Con riferimento a queste ultime, la revisione periodica delle compartecipazioni, prevista dal DDL sull’autonomia differenziata attualmente all’esame della Camera dei deputati, dovrà essere coerente con i limiti alla crescita della spesa netta. Come già rilevato in precedenti audizioni, una gestione delle compartecipazioni affidata esclusivamente a trattative bilaterali all’interno delle Commissioni paritetiche potrebbe non garantire l’uniformità delle valutazioni e un adeguato coordinamento con la programmazione di bilancio.

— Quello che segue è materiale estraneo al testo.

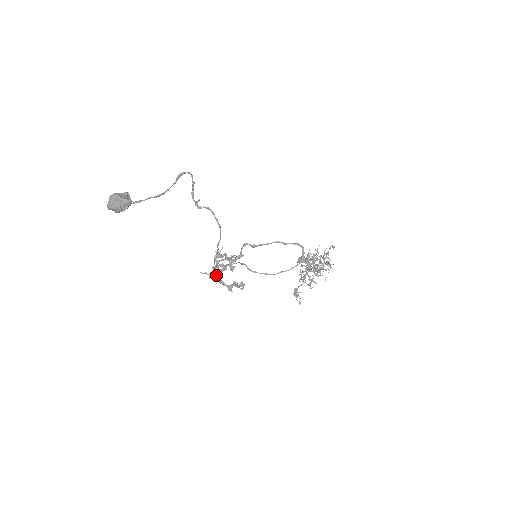
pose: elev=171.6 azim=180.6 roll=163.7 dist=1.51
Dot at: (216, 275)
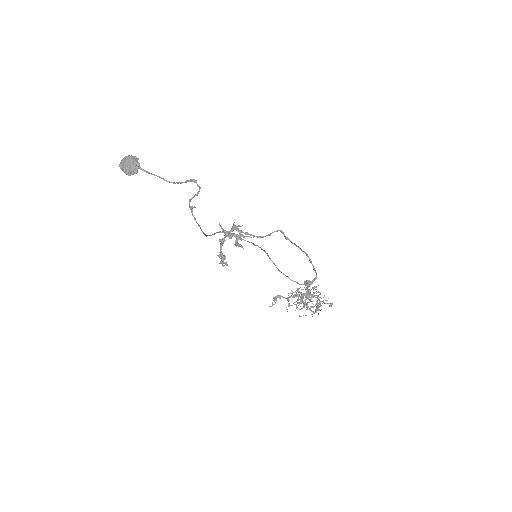
Dot at: (228, 235)
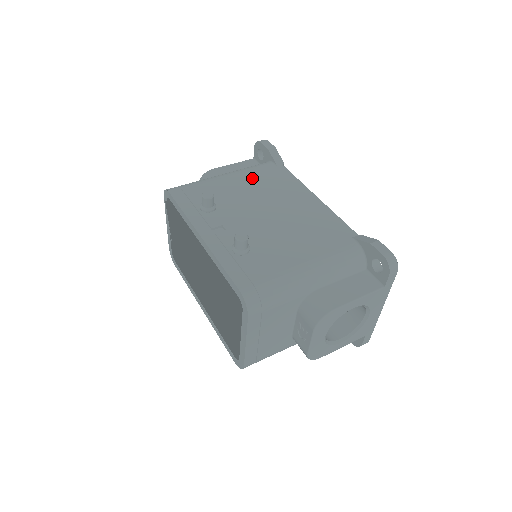
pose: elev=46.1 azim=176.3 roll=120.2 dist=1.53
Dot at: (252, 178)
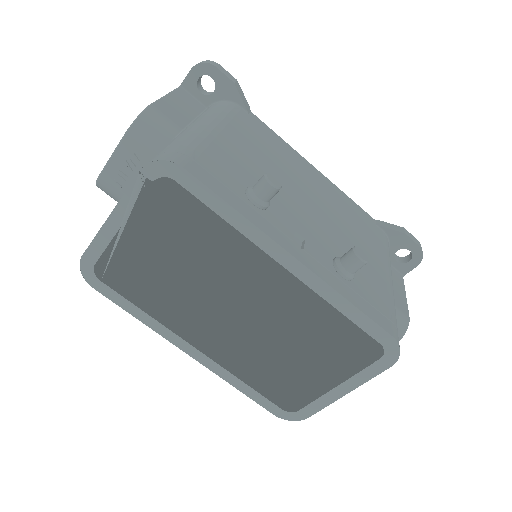
Dot at: (246, 135)
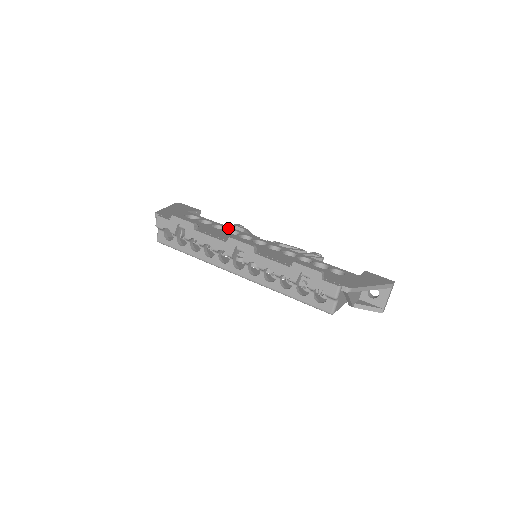
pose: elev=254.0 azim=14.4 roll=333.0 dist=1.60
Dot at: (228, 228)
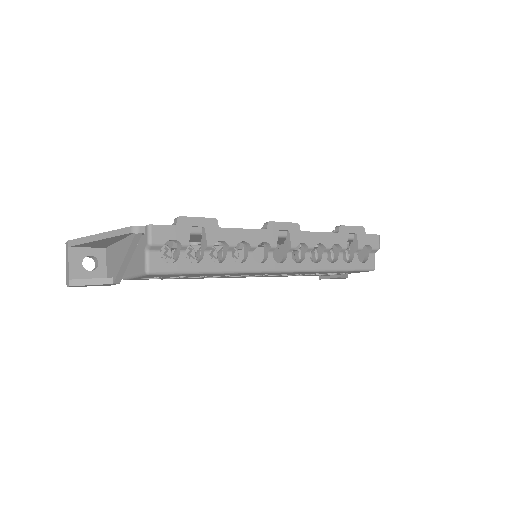
Dot at: occluded
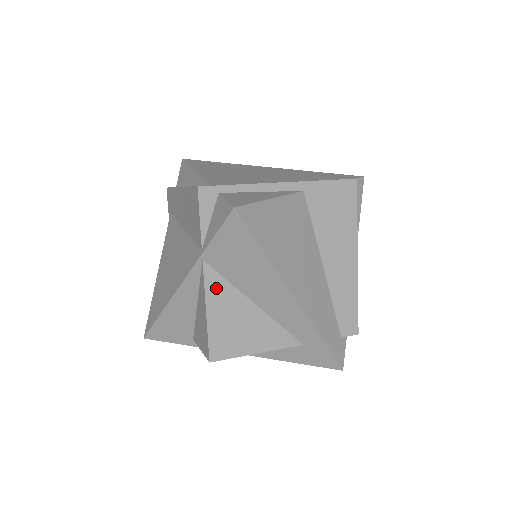
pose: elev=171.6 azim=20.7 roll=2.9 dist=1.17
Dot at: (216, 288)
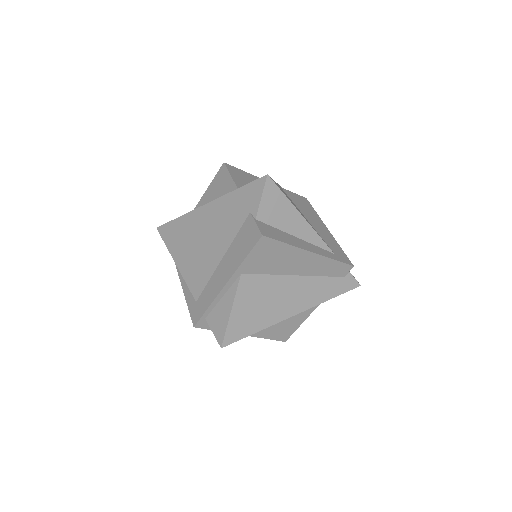
Dot at: occluded
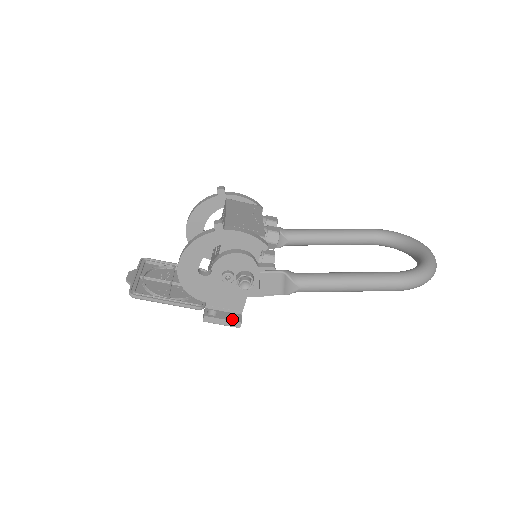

Permane quindi l’esigenza di prevedere una sede istituzionale unica dove le decisioni possano essere prese in modo coordinato e con una valutazione complessiva che coinvolga anche la determinazione della compartecipazione che, secondo il D.Lgs. 68/2011, dovrebbe finanziare il fondo perequativo regionale nell’ambito del federalismo simmetrico.